Replies from: caleb-biddulph
comment by CBiddulph (caleb-biddulph) · 2023-03-28T04:50:07.856Z · LW(p) · GW(p)

This is also basically an idea I had - I actually made a system design and started coding it, but haven't made much progress due to lack of motivation... Seems like it should work, though

comment by harfe · 2023-03-27T15:31:59.828Z · LW(p) · GW(p)

Certain kinds of "thinking ahead" is difficult to do within 1 forward pass. Not impossible, and GPT-4 likely does a lot of thinking ahead within 1 forward pass.

If you have lots of training data on a game, you often can do well without thinking ahead much. But for a novel game, you have to mentally simulate a lot of options how the game could continue. For example, in Connect4, if you consider all your moves and all possible responses, these are 49 possible game states you need to consider. But with experience in this game, you learn to only consider a few of these 49 options.

Maybe this is a reason why GPT-4 is not so good when playing mostly novel strategy games.

comment by nem · 2023-03-27T20:16:13.509Z · LW(p) · GW(p)

Small nitpick with the vocabulary here. There is a difference between 'strategic' and 'tactical', which is particularly poignant in chess. Tactics is basically your ability to calculate and figure out puzzles. Finding a mate in 5 would be tactical. Strategy relates to things too big to calculate. For instance, creating certain pawn structures that you suspect will give you an advantage in a wide variety of likely scenarios, or placing a bishop in such a way that an opponent must play more defensively.

I wasn't really sure which you were referring to here; it seems that you simply mean that GPT isn't very good at playing strategy games in general; ie it's bad at strategy AND tactics.

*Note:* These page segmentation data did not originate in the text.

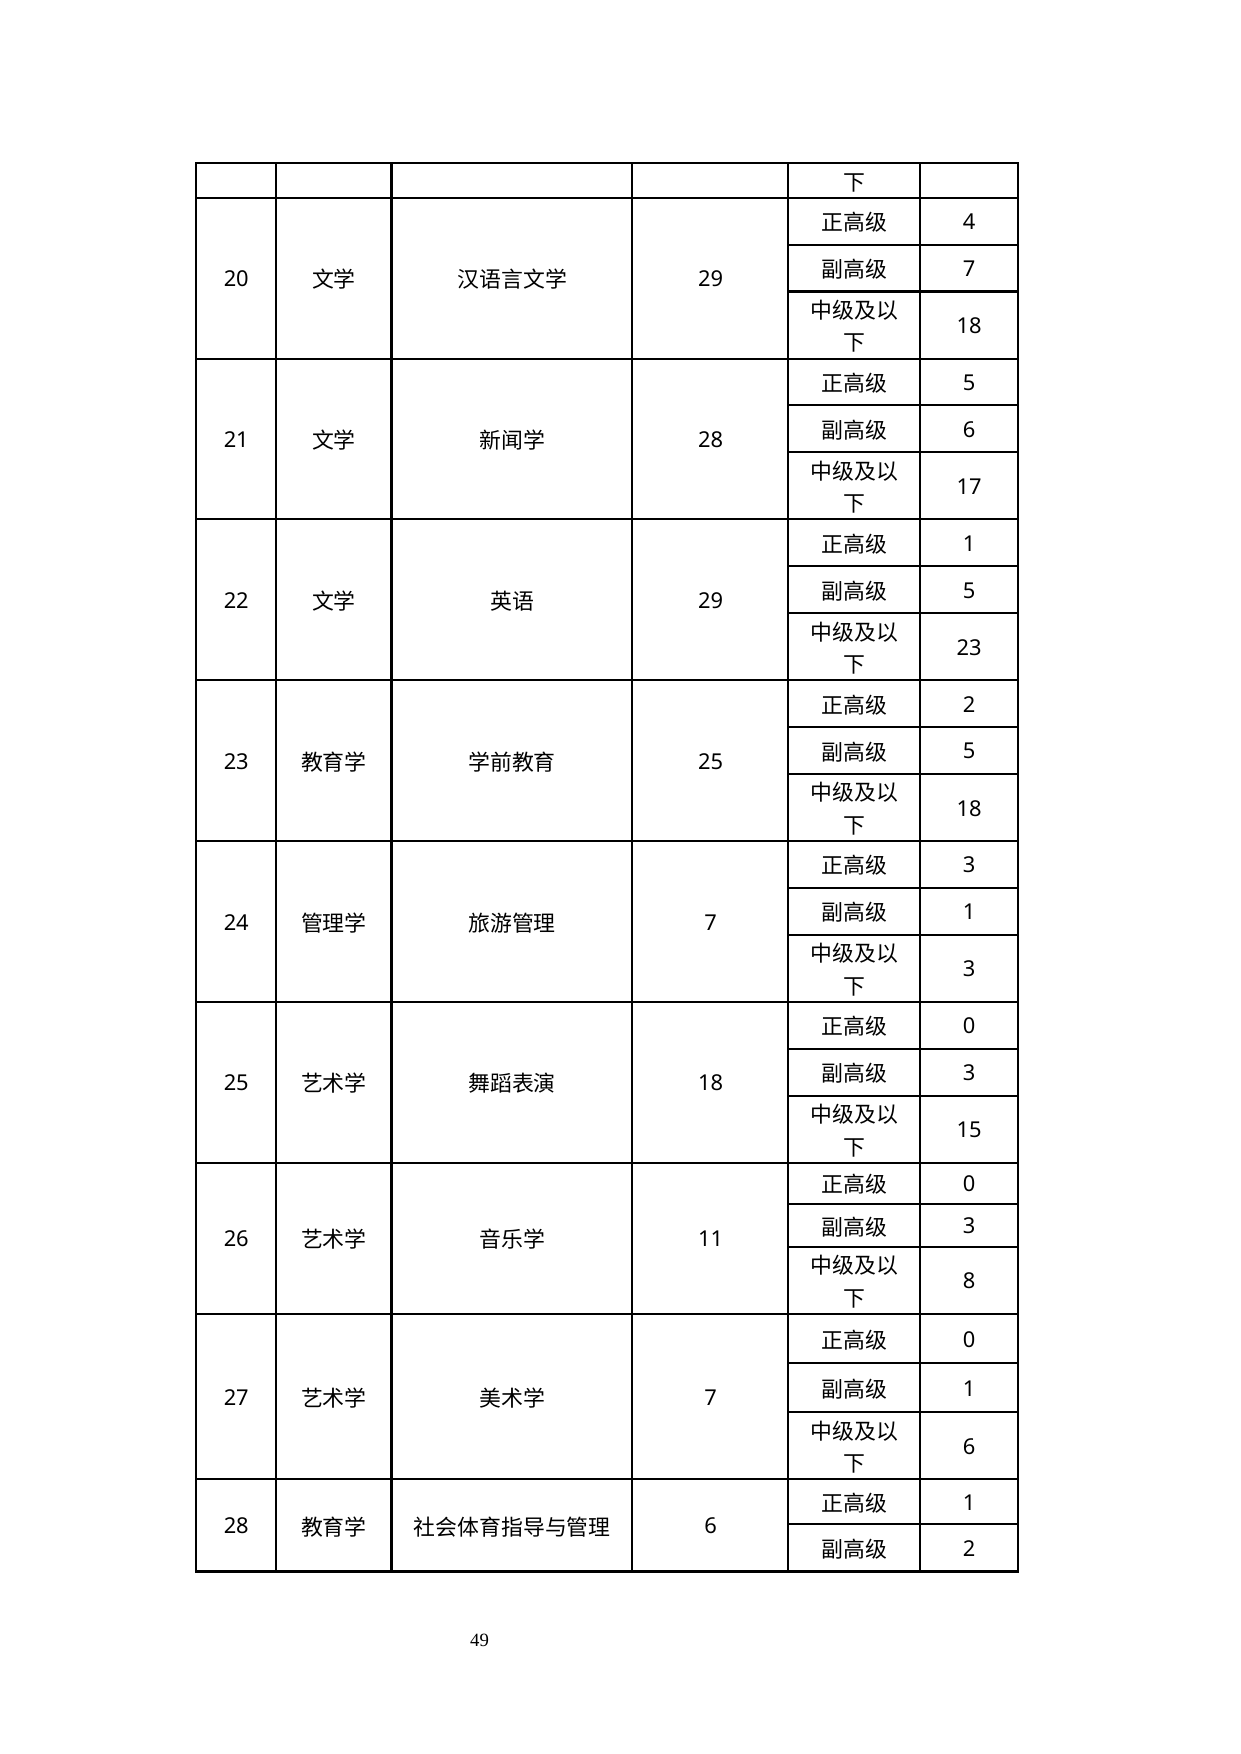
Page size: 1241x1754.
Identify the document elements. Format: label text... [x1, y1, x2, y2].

table_cell 艺术学 [277, 1003, 390, 1162]
table_cell 副高级 [789, 1050, 919, 1094]
table_cell 教育学 [277, 1480, 390, 1570]
table_cell 正高级 [789, 1164, 919, 1203]
table_cell 2 [921, 681, 1017, 726]
table_cell 正高级 [789, 1003, 919, 1048]
table_cell 5 [921, 360, 1017, 404]
table_cell 0 [921, 1003, 1017, 1048]
table_cell 7 [633, 842, 787, 1001]
table_cell 1 [921, 1364, 1017, 1411]
table_cell 6 [921, 406, 1017, 451]
table_cell 0 [921, 1164, 1017, 1203]
table_cell 正高级 [789, 520, 919, 565]
table_cell 中级及以下 [789, 1248, 919, 1313]
table_cell 中级及以下 [789, 936, 919, 1001]
table_cell 11 [633, 1164, 787, 1313]
table_cell 文学 [277, 199, 390, 357]
table_cell 16 [921, 164, 1017, 197]
table_cell 副高级 [789, 246, 919, 290]
table_cell 3 [921, 1050, 1017, 1094]
table_cell 学前教育 [393, 681, 631, 840]
table_cell 中级及以下 [789, 293, 919, 357]
table_cell 正高级 [789, 1480, 919, 1523]
table_cell 中级及以下 [789, 1097, 919, 1162]
table_cell 17 [921, 453, 1017, 518]
table_cell 副高级 [789, 1364, 919, 1411]
table_cell 3 [921, 842, 1017, 887]
table_cell 7 [633, 1315, 787, 1478]
table_cell 1 [921, 1480, 1017, 1523]
table_cell 20 [197, 199, 275, 357]
table_cell 旅游管理 [393, 842, 631, 1001]
table_cell 7 [921, 246, 1017, 290]
table_cell 正高级 [789, 842, 919, 887]
table_cell 中级及以下 [789, 453, 919, 518]
table_cell 28 [197, 1480, 275, 1570]
table_cell 正高级 [789, 199, 919, 243]
table_cell 23 [197, 681, 275, 840]
table_cell 汉语言文学 [393, 199, 631, 357]
table_cell 副高级 [789, 1205, 919, 1246]
table_cell 正高级 [789, 1315, 919, 1362]
table_cell 艺术学 [277, 1164, 390, 1313]
table_cell 文学 [277, 360, 390, 518]
table_cell 副高级 [789, 889, 919, 934]
table_cell 21 [197, 360, 275, 518]
table_cell 中级及以下 [789, 775, 919, 840]
table_cell 15 [921, 1097, 1017, 1162]
table_cell 25 [633, 681, 787, 840]
table_cell 英语 [393, 520, 631, 679]
table_cell 副高级 [789, 728, 919, 773]
table_cell 4 [921, 199, 1017, 243]
table_cell 管理学 [277, 842, 390, 1001]
table_cell 中级及以下 [789, 164, 919, 197]
table_cell 6 [633, 1480, 787, 1570]
table_cell 3 [921, 1205, 1017, 1246]
table_cell 23 [921, 614, 1017, 679]
table_cell 24 [197, 842, 275, 1001]
table_cell 25 [197, 1003, 275, 1162]
table_cell 副高级 [789, 1525, 919, 1570]
table_cell 18 [633, 1003, 787, 1162]
table_cell 5 [921, 728, 1017, 773]
table_cell 8 [921, 1248, 1017, 1313]
table_cell 6 [921, 1413, 1017, 1478]
table_cell 26 [197, 1164, 275, 1313]
table_cell 27 [197, 1315, 275, 1478]
table_cell 0 [921, 1315, 1017, 1362]
table_cell 29 [633, 520, 787, 679]
table_cell 中级及以下 [789, 614, 919, 679]
table_cell 29 [633, 199, 787, 357]
table_cell 艺术学 [277, 1315, 390, 1478]
table_cell 2 [921, 1525, 1017, 1570]
table_cell 22 [197, 520, 275, 679]
table_cell 3 [921, 936, 1017, 1001]
table_cell 舞蹈表演 [393, 1003, 631, 1162]
table_cell 文学 [277, 520, 390, 679]
table_cell 教育学 [277, 681, 390, 840]
table_cell 美术学 [393, 1315, 631, 1478]
table_cell 正高级 [789, 681, 919, 726]
table_cell 1 [921, 520, 1017, 565]
table_cell 18 [921, 293, 1017, 357]
table_cell 1 [921, 889, 1017, 934]
table_cell 中级及以下 [789, 1413, 919, 1478]
table_cell 副高级 [789, 567, 919, 612]
table_cell 18 [921, 775, 1017, 840]
table_cell 28 [633, 360, 787, 518]
table_cell 副高级 [789, 406, 919, 451]
table_cell 5 [921, 567, 1017, 612]
table_cell 正高级 [789, 360, 919, 404]
table_cell 音乐学 [393, 1164, 631, 1313]
table_cell 社会体育指导与管理 [393, 1480, 631, 1570]
table_cell 新闻学 [393, 360, 631, 518]
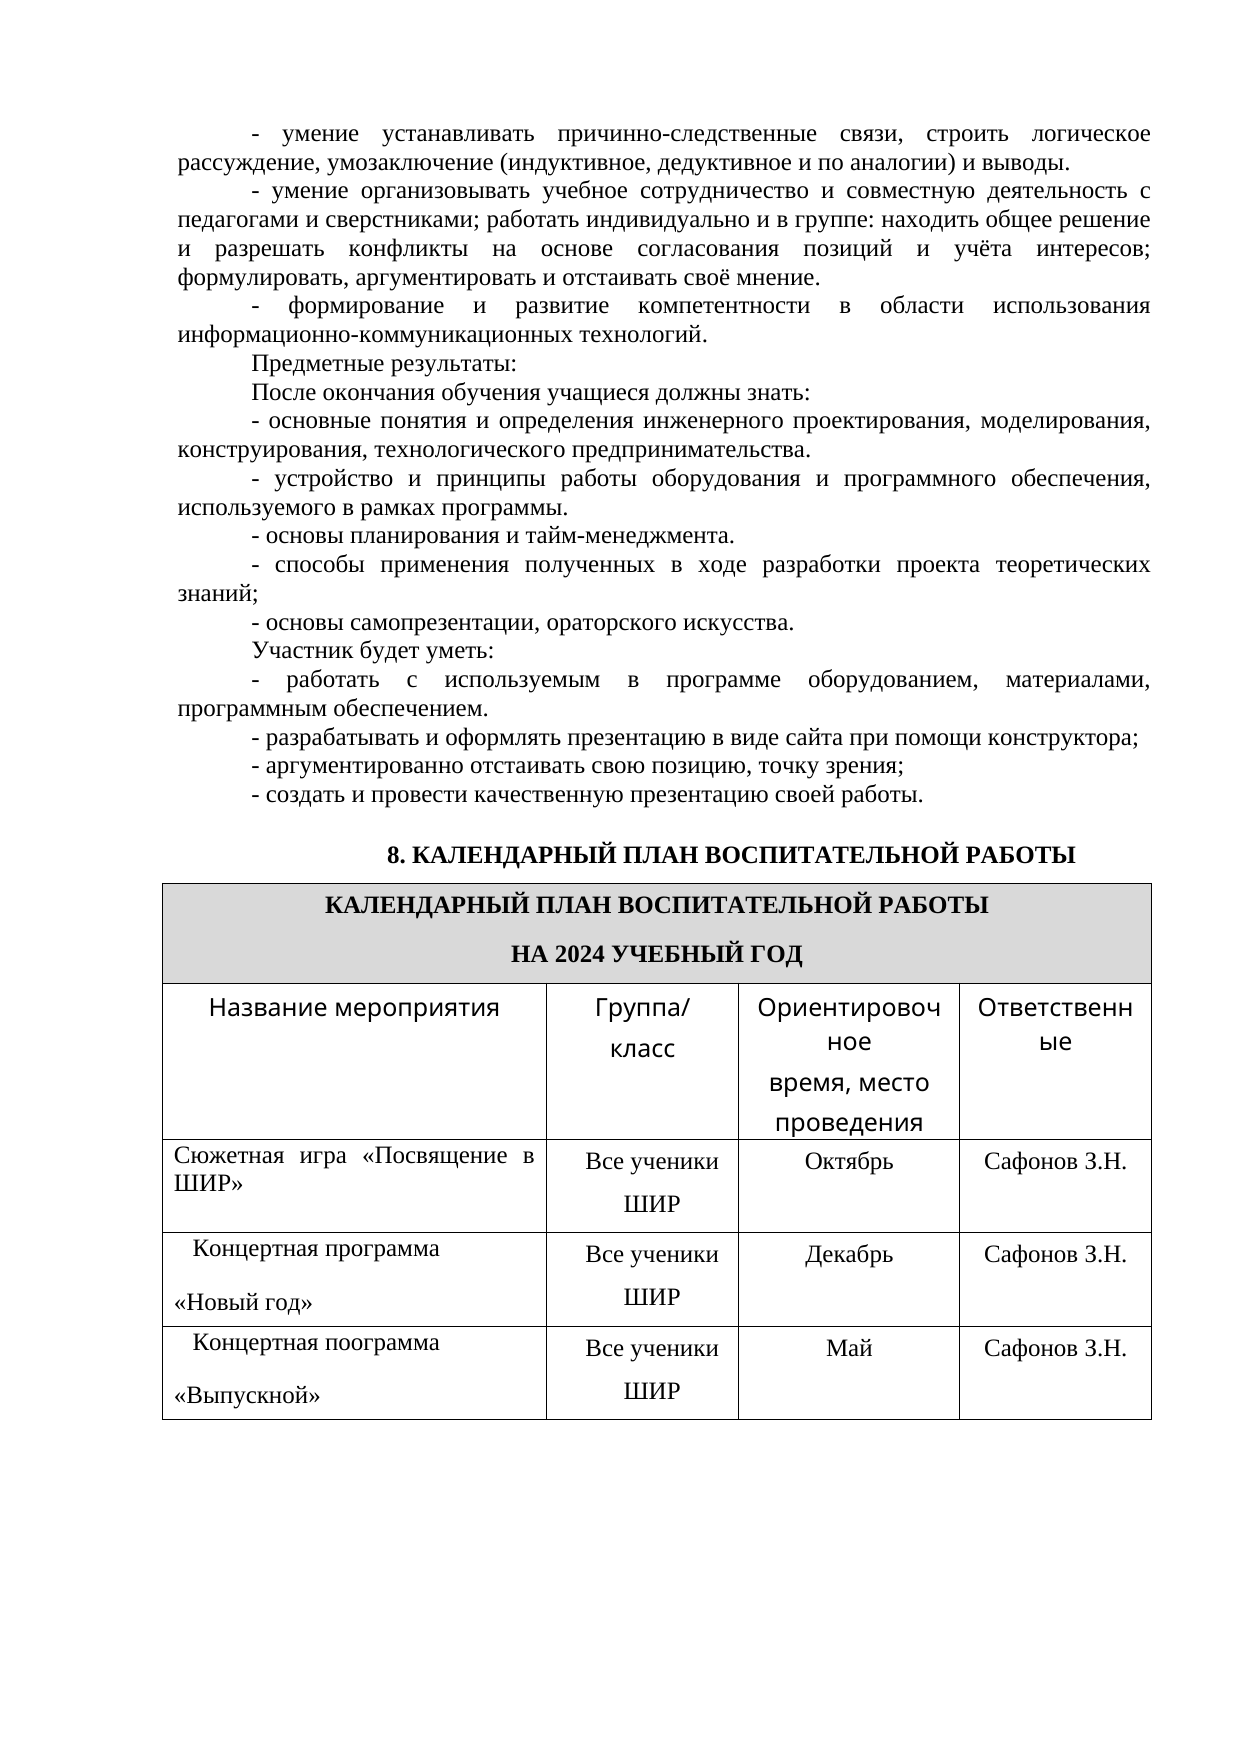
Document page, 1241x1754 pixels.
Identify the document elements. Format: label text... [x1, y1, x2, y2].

table_cell Концертная поограмма «Выпускной» [163, 1327, 546, 1419]
text Предметные результаты: [177, 348, 1152, 377]
text 8. КАЛЕНДАРНЫЙ ПЛАН ВОСПИТАТЕЛЬНОЙ РАБОТЫ [311, 840, 1152, 868]
table_cell Сафонов З.Н. [960, 1233, 1151, 1326]
text - разрабатывать и оформлять презентацию в виде сайта при помощи конструктора; [177, 722, 1152, 751]
table_cell Сафонов З.Н. [960, 1327, 1151, 1419]
table_header КАЛЕНДАРНЫЙ План воспитательной работы на 2024 учебный год [163, 884, 1151, 983]
text - основы самопрезентации, ораторского искусства. [177, 607, 1152, 636]
table_cell Октябрь [739, 1140, 959, 1232]
table_cell Сюжетная игра «Посвящение в ШИР» [163, 1140, 546, 1232]
text - основы планирования и тайм-менеджмента. [177, 521, 1152, 549]
table_cell Все ученики ШИР [547, 1140, 738, 1232]
table_cell Все ученики ШИР [547, 1233, 738, 1326]
table_cell Ответственные [960, 984, 1151, 1139]
text - работать с используемым в программе оборудованием, материалами, программным обеспечением. [177, 664, 1152, 722]
table_cell Сафонов З.Н. [960, 1140, 1151, 1232]
table_cell Май [739, 1327, 959, 1419]
text - создать и провести качественную презентацию своей работы. [177, 779, 1152, 808]
table_cell Декабрь [739, 1233, 959, 1326]
text После окончания обучения учащиеся должны знать: [177, 377, 1152, 406]
table_cell Концертная программа «Новый год» [163, 1233, 546, 1326]
text Участник будет уметь: [177, 636, 1152, 664]
text - способы применения полученных в ходе разработки проекта теоретических знаний; [177, 549, 1152, 607]
text - основные понятия и определения инженерного проектирования, моделирования, конструирования, технологического предпринимательства. [177, 406, 1152, 463]
table_cell Ориентировочное время, место проведения [739, 984, 959, 1139]
text - формирование и развитие компетентности в области использования информационно-коммуникационных технологий. [177, 291, 1152, 348]
text - умение устанавливать причинно-следственные связи, строить логическое рассуждение, умозаключение (индуктивное, дедуктивное и по аналогии) и выводы. [177, 118, 1152, 176]
table_cell Все ученики ШИР [547, 1327, 738, 1419]
text - устройство и принципы работы оборудования и программного обеспечения, используемого в рамках программы. [177, 463, 1152, 521]
table_cell Название мероприятия [163, 984, 546, 1139]
text - аргументированно отстаивать свою позицию, точку зрения; [177, 751, 1152, 779]
table_cell Группа/ класс [547, 984, 738, 1139]
text - умение организовывать учебное сотрудничество и совместную деятельность с педагогами и сверстниками; работать индивидуально и в группе: находить общее решение и разрешать конфликты на основе согласования позиций и учёта интересов; формулировать, аргументировать и отстаивать своё мнение. [177, 176, 1152, 291]
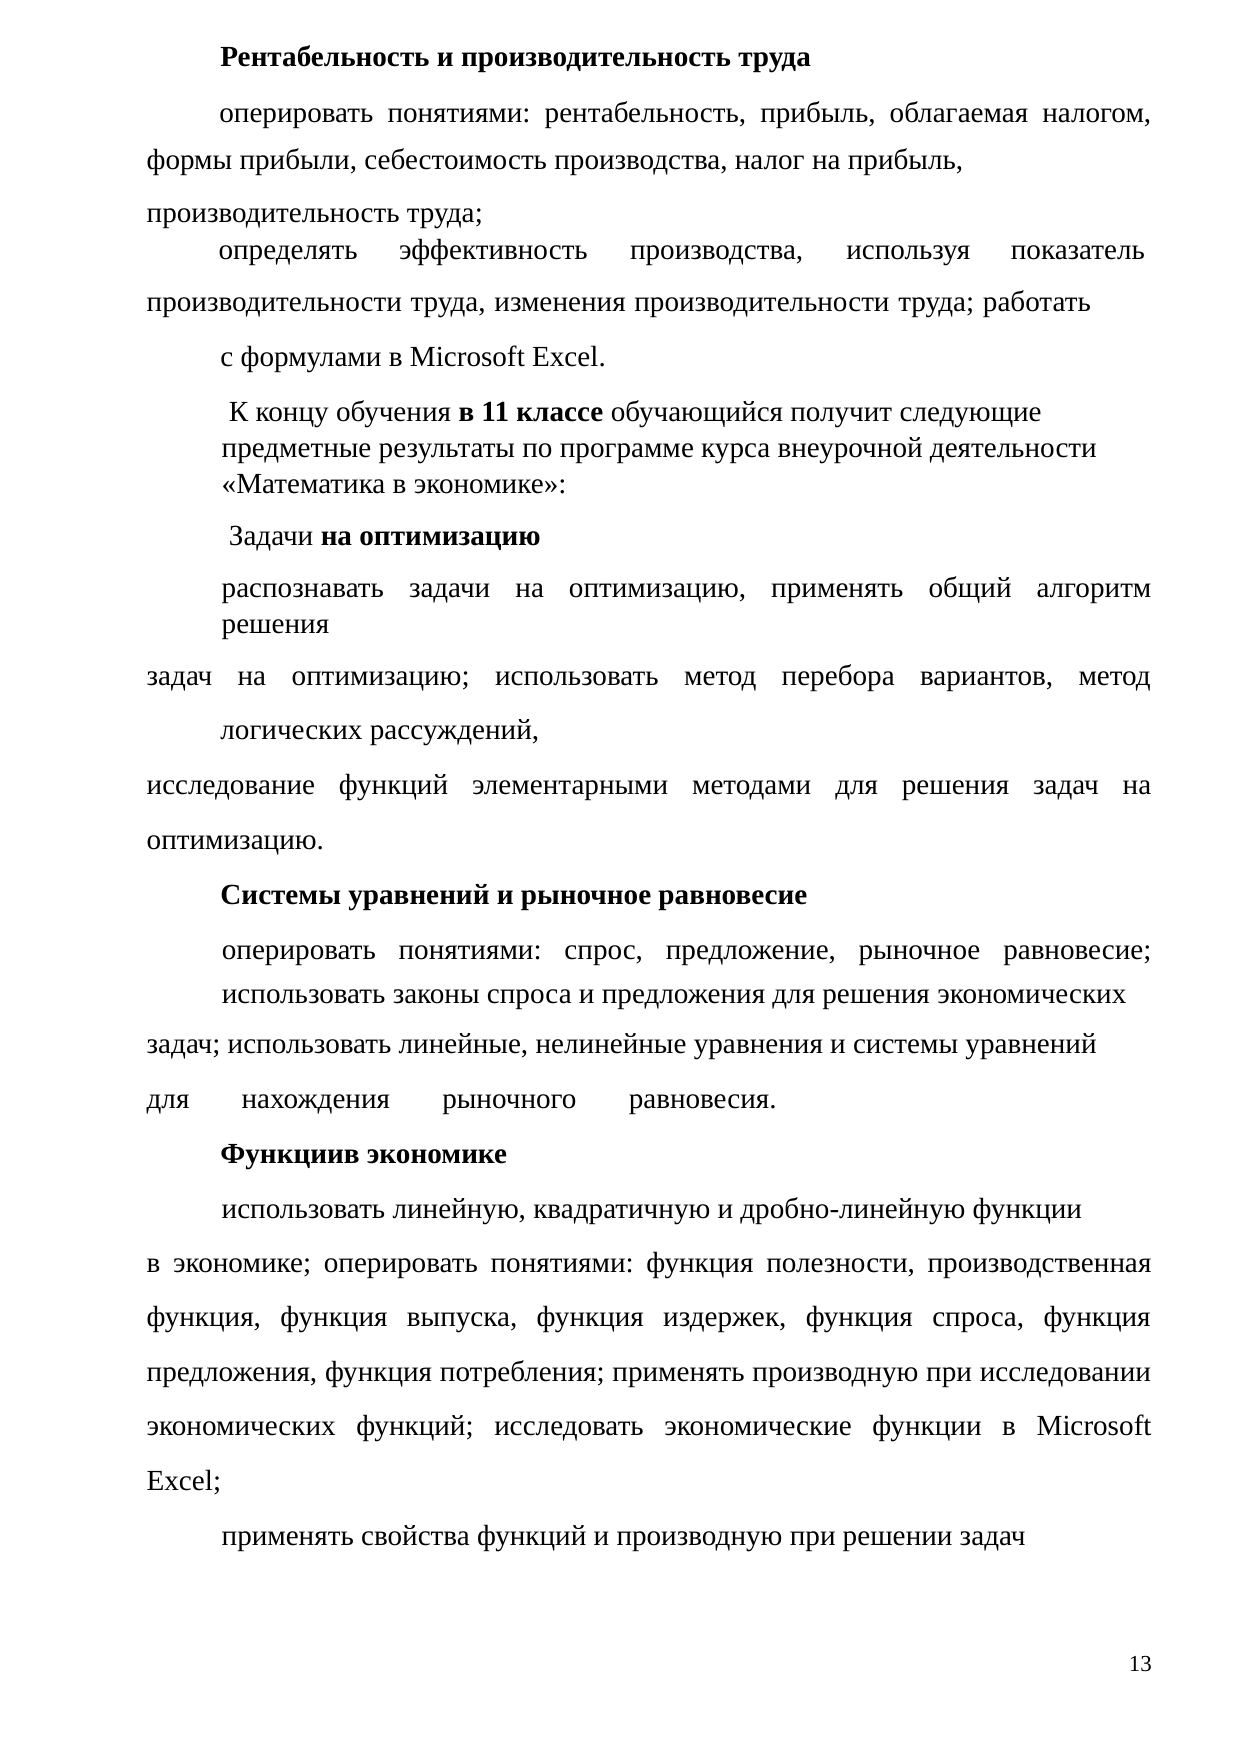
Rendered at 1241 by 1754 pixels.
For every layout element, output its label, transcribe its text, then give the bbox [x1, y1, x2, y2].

My guess is that GPT is actually far better at strategy; it might have an okay understanding of what board state looks good and bad, but no consistent ability to run any sort of minimax to find a good move, even one turn ahead.

Replies from: christopher-king
comment by Christopher King (christopher-king) · 2023-03-27T20:31:06.710Z · LW(p) · GW(p)

It didn't even seem to understand what the goals of any of the games were, despite being able to explain it in natural language. So it wasn't even at a point I could test a strategy v.s. tactics distinction.

Replies from: nem
comment by nem · 2023-03-27T20:40:53.642Z · LW(p) · GW(p)

Ha, no kidding. Honestly, it can't even play chess. I just tried to play it, and asked it to draw the board state after each move. It started breaking on move 3, and deleted its own king. I guess I win? Here was its last output.

For my move, I'll play Kxf8:

8  r n b q . b . .
7  p p p p . p p p
6  . . . . . n . .
5  . . . . p . . .
4  . . . . . . . .
3  . P . . . . . .
2  P . P P P P P P
1  R N . Q K B N R    
     a b c d e f g h

Replies from: christopher-king
comment by Christopher King (christopher-king) · 2023-03-27T20:56:48.280Z · LW(p) · GW(p)

Apparently GPT-4 is only good at chess if it tell it not to explain anything (or show the board as it turns out). This also suggests that the chess part is separate from the rest.

comment by WilliamKiely · 2023-03-27T23:19:44.362Z · LW(p) · GW(p)

Feedback on the title: I don't like the title because it is binary.

Saying X is "good" or "bad" at something isn't very informative.

There are many degrees of goodness. Was it worse than you thought it would be before you played around with it a bit more? Was it worse than some popular article or tweet made you think? Was it worse than some relevant standard?